Look out for old Cisco, HPE, Dell or Juniper switches - 10/100Mb ones work
fine for learning with. Ideally managed ones with a command line but webby
interface ("smart switches") will get you started. If buying new then a
Netgear GS108T is a good low price smart switch. There is a lot of
documentation for all of these available on the web.

Raspberry Pis are pretty cheap and are full Linux boxes with the full
firewall/router etc available. The current models have both wifi and wired
connections, so you can play with routing. They are powerful enough to run a
GUI and a browser which is pretty nifty for £30. If you are not familiar with
Linux then these are a good place to start - loads of resources available. Old
laptops tend to have both wifi and wired as well and come with a UPS and
screen built in, not to mention gobs of RAM and a hard disc! A lightweight
Linux distro can make a decent router or a test server or whatever.
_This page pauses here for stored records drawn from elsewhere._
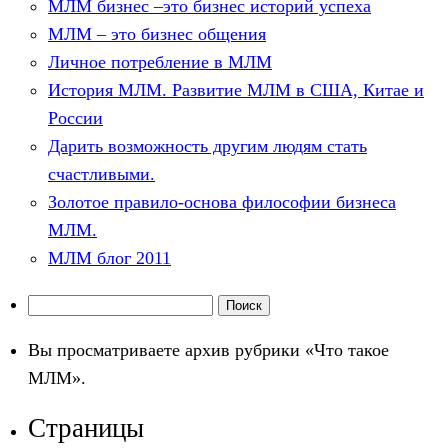
МЛМ бизнес –это бизнес историй успеха
МЛМ – это бизнес общения
Личное потребление в МЛМ
История МЛМ. Развитие МЛМ в США, Китае и
России
Дарить возможность другим людям стать
счастливыми.
Золотое правило-основа философии бизнеса
МЛМ.
МЛМ блог 2011
Найти:
Вы просматриваете архив рубрики «Что такое
МЛМ».
Страницы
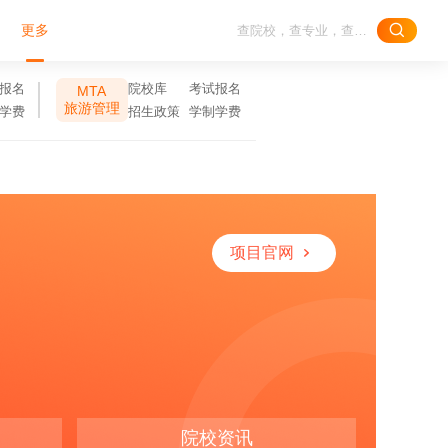
更多
报名
院校库
考试报名
MTA
旅游管理
学费
招生政策
学制学费
项目官网
院校资讯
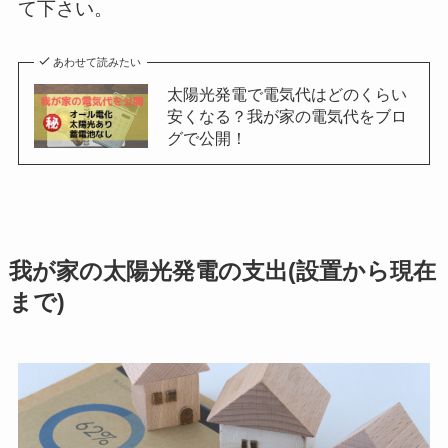
て下さい。
あわせて読みたい
太陽光発電で電気代はどのくらい
安くなる？我が家の電気代をブロ
グで公開！
我が家の太陽光発電の支出(設置から現在
まで)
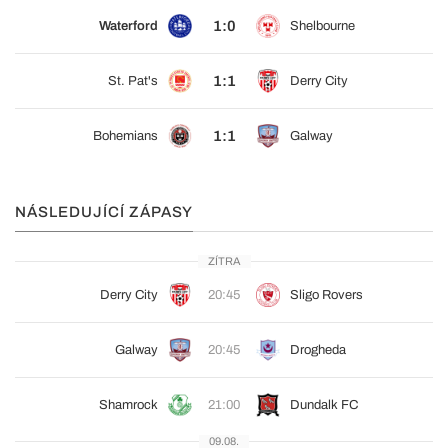
1:0
Waterford
Shelbourne
1:1
St. Pat's
Derry City
1:1
Bohemians
Galway
NÁSLEDUJÍCÍ ZÁPASY
ZÍTRA
Derry City
20:45
Sligo Rovers
Galway
20:45
Drogheda
Shamrock
21:00
Dundalk FC
09.08.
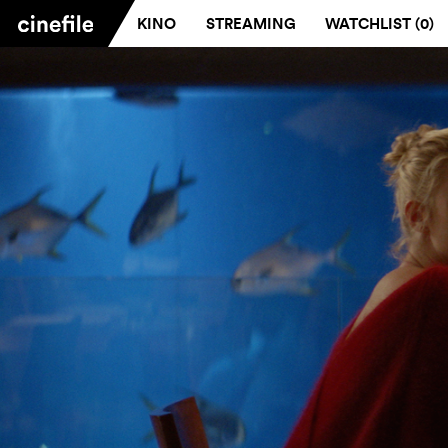
KINO
STREAMING
WATCHLIST (
0
)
Consider virtualisation. A decently powerful PC can run a whole lot of mini
virtual routers, switches, servers and clients. However, you will need to get
to grips with quite a few concepts here as well as networking. Perhaps save it
for phase 2.

On the internet routers front, investigate the likes of pfSense and open
router firmware like Tomato, DD-WRT etc (for my money, pfSense is the man
every time).

Get yourself signed up for several sub reddits eg r/networking r/sysadmin
r/HomeNetworking r/pfsense. Read them and lurk. The Gentoo and Arch Linux
forums are worth watching as are the pfsense ones.

On the security front, why not grab a copy of Kali Linux - I use it in the day
job quite a lot. It can look a bit bewildering at first but there is a lot in
there all in one place, already installed. Don't be put off by the silly names
for some of the software. For a quick dive in and instant results, on an OS
you may be more familiar with, get hold of nmap/zenmap and Wireshark and learn
how to use them. Lots of docs for them on the web. Make sure that you search
for them carefully and only download from the correct site. As you can imagine
there are quite a few _ahem_ unauthorised versions around. Both nmap and
wireshark have .org domains and are open source and hence free.

Hopefully someone will get you on track with a good book or two and hopefully
you'll do the decent thing and fill your home with networking hardware.

One last note: networking doesn't happen alone or in isolation - a fact
sometimes lost in many orgs with teams for separate functions - "nets",
"servers", "apps" and all that stuff. You can't know everything but don't stop
at artificial boundaries.

------
ConSeannery
The CCNA & CCNP curriculum will give you a solid base in networking as it
relates to actual network engineering. Skip over the cisco specific stuff if
you feel it's not relevant.